Pero la autopista termina tragándoselo todo y el viajero llega pronto al mar de plástico almeriense: treinta y seis mil hectáreas de plástico de usar y tirar que a saber dónde irá a parar, y sin que decaiga el desvelo de los ministros porque las cifras aumenten. Es una de las dos o tres huertas que han quedado en Europa, donde hasta hace unas generaciones hubo cientos de miles diseminadas por toda la geografía, y en especial en el entorno de las ciudades, que de ellas se abastecían de casi todo lo necesario. La sabiduría hortelana se las ingenió para llevar el agua desde fuentes y barrancos, sin quebrantarlos, hasta las tierras fértiles, mediante acequias, albercas y otros ingenios vernáculos, autogestionados comunalmente muchas veces. Pero las conurbaciones no pueden abastecerse de sus vegas aledañas, invadidas por cemento y rotondas, como la vega de Granada o el Aljarafe sevillano. De manera que nos va quedando solo la huerta almeriense del plástico, cuyas dimensiones son proporcionales a la concentración de poder a que nos ha traído el industrialismo.

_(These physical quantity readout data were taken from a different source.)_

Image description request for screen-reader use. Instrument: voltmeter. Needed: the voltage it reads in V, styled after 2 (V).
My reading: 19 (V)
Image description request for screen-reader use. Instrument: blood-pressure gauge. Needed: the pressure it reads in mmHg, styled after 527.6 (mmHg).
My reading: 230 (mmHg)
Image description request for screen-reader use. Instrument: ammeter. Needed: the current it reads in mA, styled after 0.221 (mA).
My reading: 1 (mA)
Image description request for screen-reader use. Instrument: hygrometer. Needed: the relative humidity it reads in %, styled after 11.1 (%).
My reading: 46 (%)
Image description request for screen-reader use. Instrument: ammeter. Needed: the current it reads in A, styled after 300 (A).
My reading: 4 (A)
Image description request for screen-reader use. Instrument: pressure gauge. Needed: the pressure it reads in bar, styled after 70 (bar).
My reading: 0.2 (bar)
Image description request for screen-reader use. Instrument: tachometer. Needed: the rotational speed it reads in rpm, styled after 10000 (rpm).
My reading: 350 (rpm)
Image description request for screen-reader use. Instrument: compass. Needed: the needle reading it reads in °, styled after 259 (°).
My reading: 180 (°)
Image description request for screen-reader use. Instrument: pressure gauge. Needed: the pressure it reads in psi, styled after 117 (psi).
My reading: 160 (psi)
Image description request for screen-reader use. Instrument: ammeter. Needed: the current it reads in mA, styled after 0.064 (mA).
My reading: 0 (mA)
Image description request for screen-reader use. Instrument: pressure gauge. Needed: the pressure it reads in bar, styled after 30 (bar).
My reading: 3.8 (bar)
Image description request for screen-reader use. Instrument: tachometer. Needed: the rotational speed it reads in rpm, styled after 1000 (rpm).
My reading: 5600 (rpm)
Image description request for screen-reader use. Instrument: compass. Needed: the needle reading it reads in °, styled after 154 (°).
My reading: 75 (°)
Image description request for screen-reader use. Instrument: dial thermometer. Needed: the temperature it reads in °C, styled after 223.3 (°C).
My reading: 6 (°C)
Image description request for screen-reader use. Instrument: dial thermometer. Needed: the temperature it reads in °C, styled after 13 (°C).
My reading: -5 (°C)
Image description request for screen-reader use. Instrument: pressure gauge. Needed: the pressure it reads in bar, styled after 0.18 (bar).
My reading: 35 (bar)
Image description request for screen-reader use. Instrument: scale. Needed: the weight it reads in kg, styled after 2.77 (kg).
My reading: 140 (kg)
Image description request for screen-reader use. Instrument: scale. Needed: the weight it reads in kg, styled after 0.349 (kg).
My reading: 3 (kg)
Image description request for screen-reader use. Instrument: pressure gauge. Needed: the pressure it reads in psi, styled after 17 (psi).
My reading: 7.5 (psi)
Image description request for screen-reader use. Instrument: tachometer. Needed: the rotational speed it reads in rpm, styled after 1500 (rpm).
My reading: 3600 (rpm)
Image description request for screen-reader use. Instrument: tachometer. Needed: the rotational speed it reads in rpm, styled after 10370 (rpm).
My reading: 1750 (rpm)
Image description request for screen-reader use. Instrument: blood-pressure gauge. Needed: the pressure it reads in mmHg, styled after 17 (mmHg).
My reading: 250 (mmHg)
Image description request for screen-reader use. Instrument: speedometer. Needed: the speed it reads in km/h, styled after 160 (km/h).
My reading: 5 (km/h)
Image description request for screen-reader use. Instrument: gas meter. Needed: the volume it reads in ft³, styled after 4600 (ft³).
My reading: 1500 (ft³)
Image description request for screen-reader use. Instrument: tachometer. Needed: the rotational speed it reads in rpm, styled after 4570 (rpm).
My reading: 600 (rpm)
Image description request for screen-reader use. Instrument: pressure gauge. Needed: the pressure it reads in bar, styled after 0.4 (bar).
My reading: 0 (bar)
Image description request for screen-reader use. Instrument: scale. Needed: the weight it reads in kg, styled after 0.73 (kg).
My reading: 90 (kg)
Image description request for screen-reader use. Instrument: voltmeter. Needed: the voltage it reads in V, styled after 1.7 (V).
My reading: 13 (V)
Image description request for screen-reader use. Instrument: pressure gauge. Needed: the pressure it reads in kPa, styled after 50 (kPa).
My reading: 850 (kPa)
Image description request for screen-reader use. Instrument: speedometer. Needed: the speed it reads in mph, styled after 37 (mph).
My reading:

Lo que se cosecha bajo los plásticos parecen productos agrícolas, pero son industriales, pues el suelo se usa apenas como soporte de sustancias artificiales provenientes del petróleo y otros engendros sintéticos y genéticos. Y donde hubo conocimientos campesinos transmitidos generación a generación, hay hoy instrucciones cifradas del oligopólico agroquímico, que el dueño (¿?) del invernadero aplica maquinalmente.
La noche nos alcanza en los plásticos, pero no el desaliento: no son estas letras desalentadas, sino de rabia pacífica y conciencia nítida de que no tendría que haber sido así. Y de que no se trata de desandar el camino, pretensión melancólica y descabellada, Pero sí de reunir el conocimiento y el coraje político para cambiar el rumbo de esta nave tan hermosa, todavía. Y si no, que podamos decirnos a nosotros mismos en la hora última que no fue con nuestro silencio; que no sea con nosotros la banalidad del mal a que se refirió una de las autoras más corajudas del siglo XX.
Alguien pensará que está desaparecida la gente de este escrito, o que nos importa más el paisaje o el agua cristalina. No es así: ocasión habrá en que intentemos humildemente mostrar que el daño que hacemos a la tierra es solo el reflejo del que nos hacemos a nosotros mismos.